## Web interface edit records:
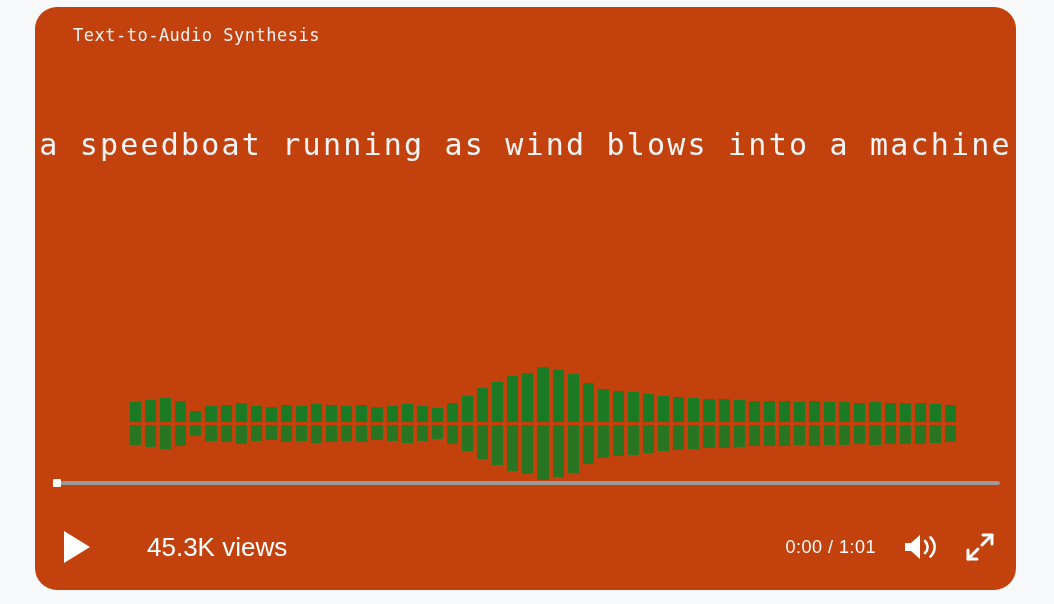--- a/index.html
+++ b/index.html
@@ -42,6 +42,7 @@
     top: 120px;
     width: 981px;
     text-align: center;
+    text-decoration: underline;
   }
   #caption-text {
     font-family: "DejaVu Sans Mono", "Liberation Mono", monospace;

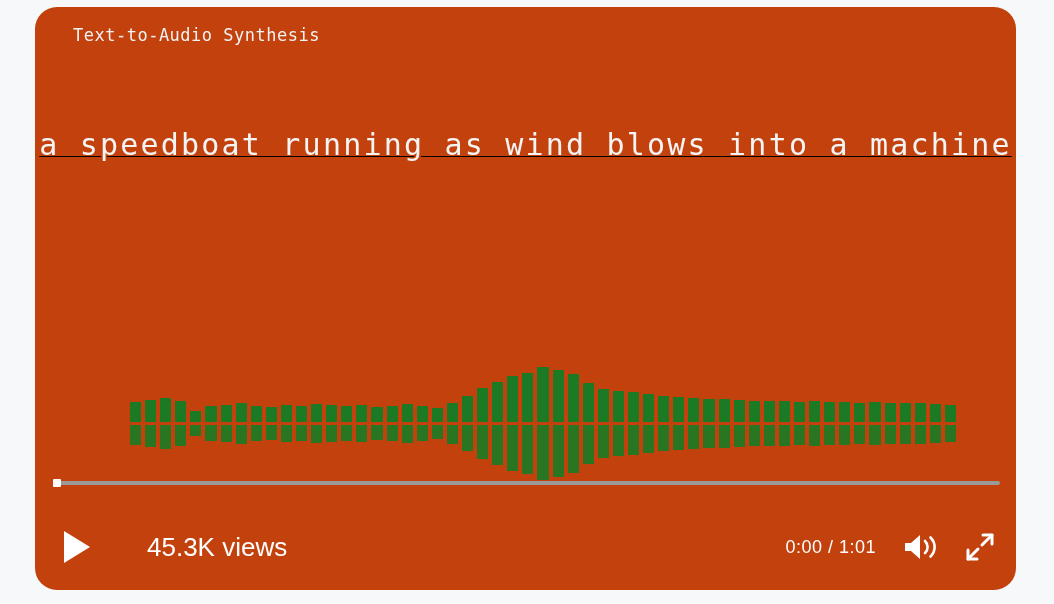--- a/index.html
+++ b/index.html
@@ -147,7 +147,7 @@
   }
 
   #time-display {
-    font-size: 18px;
+    font-size: 26px;
     color: #ffffff;
     white-space: nowrap;
     letter-spacing: 0.5px;

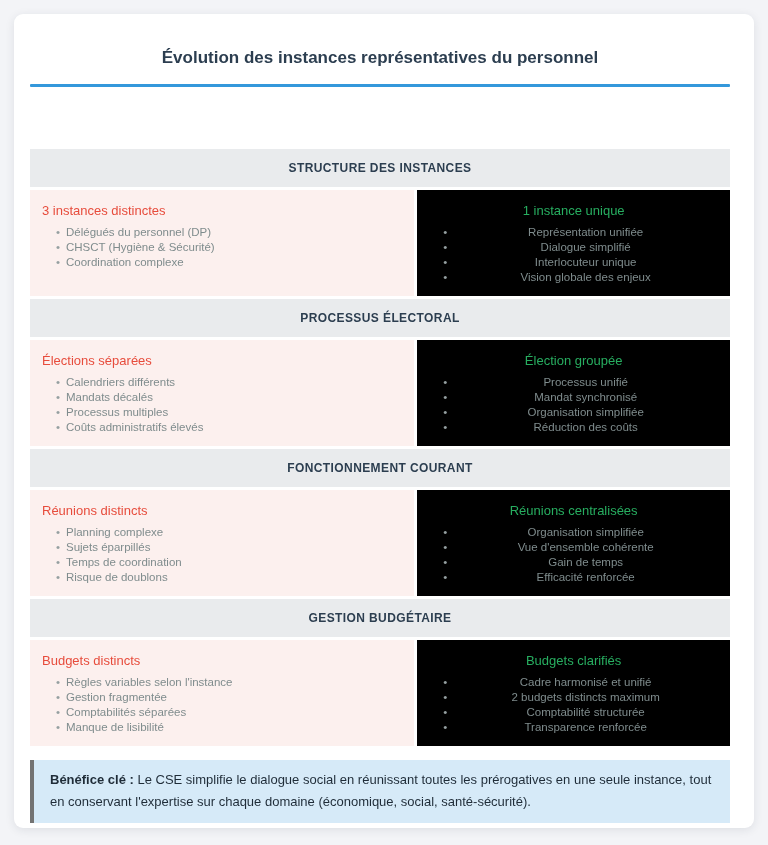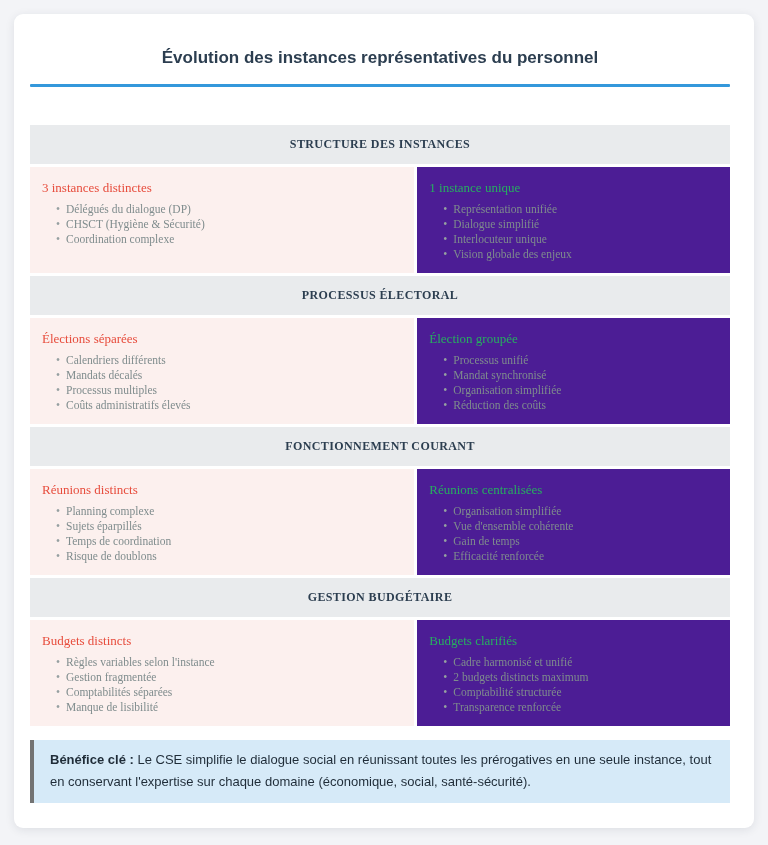--- a/index.html
+++ b/index.html
@@ -32,11 +32,10 @@
     border-radius: 1px;
   }
   .table {
-    margin-top: 38px;
+    margin-top: 62px;
     display: flex;
     flex-direction: column;
     gap: 3px;
-    font-family: Liberation Serif, serif;
   }
   .section-header {
     background: #e9ebed;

## Exercise objective:
Give the records again exactly, pictures left out.

## Result of this task:
--- a/index.html
+++ b/index.html
@@ -42,6 +42,7 @@
     top: 120px;
     width: 981px;
     text-align: center;
+    text-decoration: underline;
   }
   #caption-text {
     font-family: "DejaVu Sans Mono", "Liberation Mono", monospace;

--- a/index.html
+++ b/index.html
@@ -147,7 +147,7 @@
   }
 
   #time-display {
-    font-size: 18px;
+    font-size: 26px;
     color: #ffffff;
     white-space: nowrap;
     letter-spacing: 0.5px;

--- a/index.html
+++ b/index.html
@@ -32,11 +32,10 @@
     border-radius: 1px;
   }
   .table {
-    margin-top: 38px;
+    margin-top: 62px;
     display: flex;
     flex-direction: column;
     gap: 3px;
-    font-family: Liberation Serif, serif;
   }
   .section-header {
     background: #e9ebed;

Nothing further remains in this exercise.